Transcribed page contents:

((

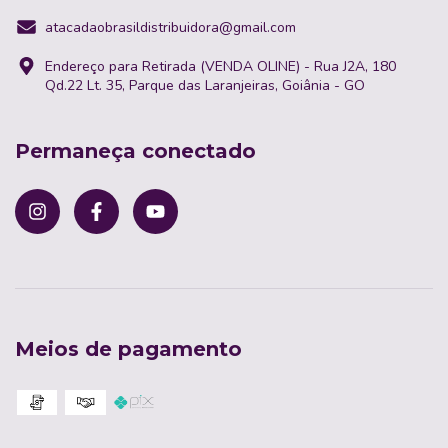
atacadaobrasildistribuidora@gmail.com
Endereço para Retirada (VENDA OLINE) - Rua J2A, 180
Qd.22 Lt. 35, Parque das Laranjeiras, Goiânia - GO
Permaneça conectado
Meios de pagamento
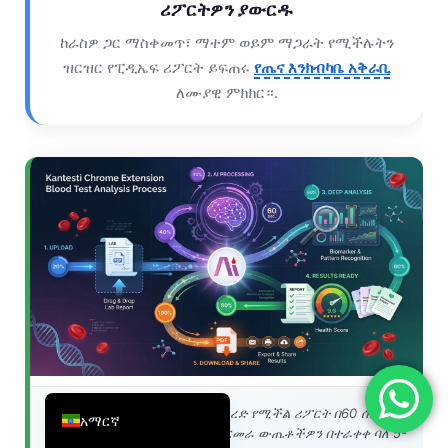
ሪፖርትዎን ያውርዱ
简体中文
ከራስዎ ጋር ማስቀመጥ፣ ማተም ወይም ማጋራት የሚችሉትን
Română
ዝርዝር የፒዲኤፍ ሪፖርት ይፍጠሩ
የጤና እንክብካቤ አቅራቢ
Türkçe
ለሙያዊ ምክክር።.
Ελληνικά
Português
Español
Italiano
עִבְרִית
Français
العربية
Deutsch
English
የሥራ ፍሰት ትንተና፡
ከስቀል ወደ ማውረድ የሚችል ሪፖርት በ60 ሰከንዶች
አማርኛ
ውስጥ ብቻ። የካንቴስቲ AI የደም ምርመራ ውጤቶችዎን በተራቀቀ ባለ 5-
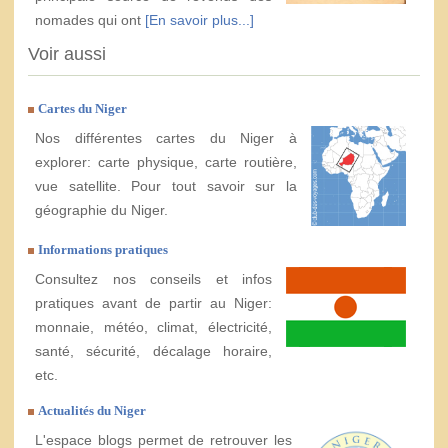
nomades qui ont
[En savoir plus...]
Voir aussi
Cartes du Niger
Nos différentes cartes du Niger à
explorer: carte physique, carte routière,
vue satellite. Pour tout savoir sur la
géographie du Niger.
Informations pratiques
Consultez nos conseils et infos
pratiques avant de partir au Niger:
monnaie, météo, climat, électricité,
santé, sécurité, décalage horaire,
etc.
Actualités du Niger
L'espace blogs permet de retrouver les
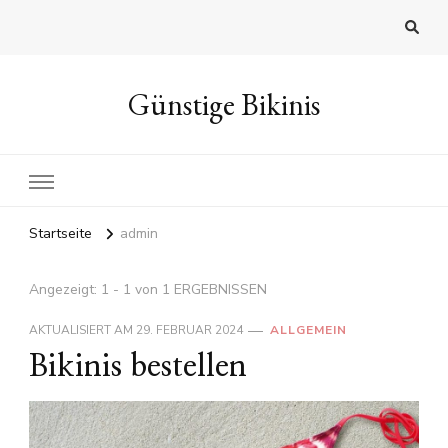
Günstige Bikinis
Startseite
admin
Angezeigt: 1 - 1 von 1 ERGEBNISSEN
AKTUALISIERT AM
29. FEBRUAR 2024
ALLGEMEIN
Bikinis bestellen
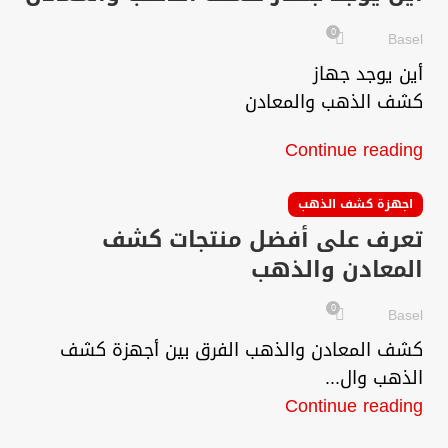
0
Basel
أين يوجد جهاز
كشف الذهب والمعادن
Continue reading
اجهزة كشف الذهب
تعرف على أفضل منتجات كشف
المعادن والذهب
0
Basel
كشف المعادن والذهب الفرق بين أجهزة كشف
الذهب وال...
Continue reading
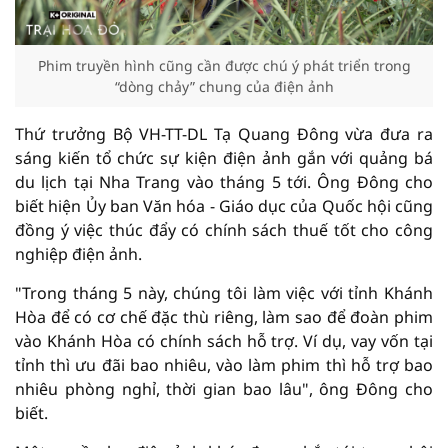
Phim truyền hình cũng cần được chú ý phát triển trong
“dòng chảy” chung của điện ảnh
Thứ trưởng Bộ VH-TT-DL Tạ Quang Đông vừa đưa ra
sáng kiến tổ chức sự kiện điện ảnh gắn với quảng bá
du lịch tại Nha Trang vào tháng 5 tới. Ông Đông cho
biết hiện Ủy ban Văn hóa - Giáo dục của Quốc hội cũng
đồng ý việc thúc đẩy có chính sách thuế tốt cho công
nghiệp điện ảnh.
"Trong tháng 5 này, chúng tôi làm việc với tỉnh Khánh
Hòa để có cơ chế đặc thù riêng, làm sao để đoàn phim
vào Khánh Hòa có chính sách hỗ trợ. Ví dụ, vay vốn tại
tỉnh thì ưu đãi bao nhiêu, vào làm phim thì hỗ trợ bao
nhiêu phòng nghỉ, thời gian bao lâu", ông Đông cho
biết.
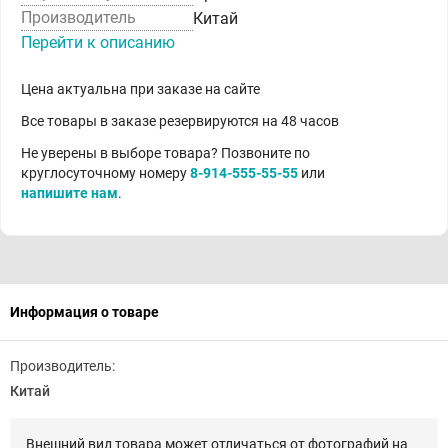
Производитель
Китай
Перейти к описанию
Цена актуальна при заказе на сайте
Все товары в заказе резервируются на 48 часов
Не уверены в выборе товара? Позвоните по
круглосуточному номеру
8-914-555-55-55
или
напишите нам
.
Информация о товаре
Производитель:
Китай
Внешний вид товара может отличаться от фотографий на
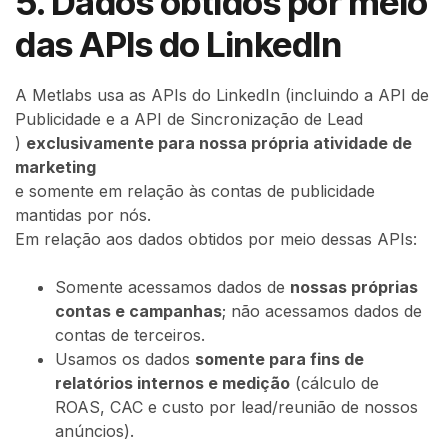
5. Dados obtidos por meio
das APIs do LinkedIn
A Metlabs usa as APIs do LinkedIn (incluindo a API de
Publicidade e a API de Sincronização de Lead
)
exclusivamente para nossa própria atividade de
marketing
e somente em relação às contas de publicidade
mantidas por nós.
Em relação aos dados obtidos por meio dessas APIs:
Somente acessamos dados de
nossas próprias
contas e campanhas
; não acessamos dados de
contas de terceiros.
Usamos os dados
somente para fins de
relatórios internos e medição
(cálculo de
ROAS, CAC e custo por lead/reunião de nossos
anúncios).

))

* WHAT TO WORK ON: Copy all lines from the data above that contain the word "Bikinis".

* SOLUTION TO THIS PROBLEM:
Günstige Bikinis
Bikinis bestellen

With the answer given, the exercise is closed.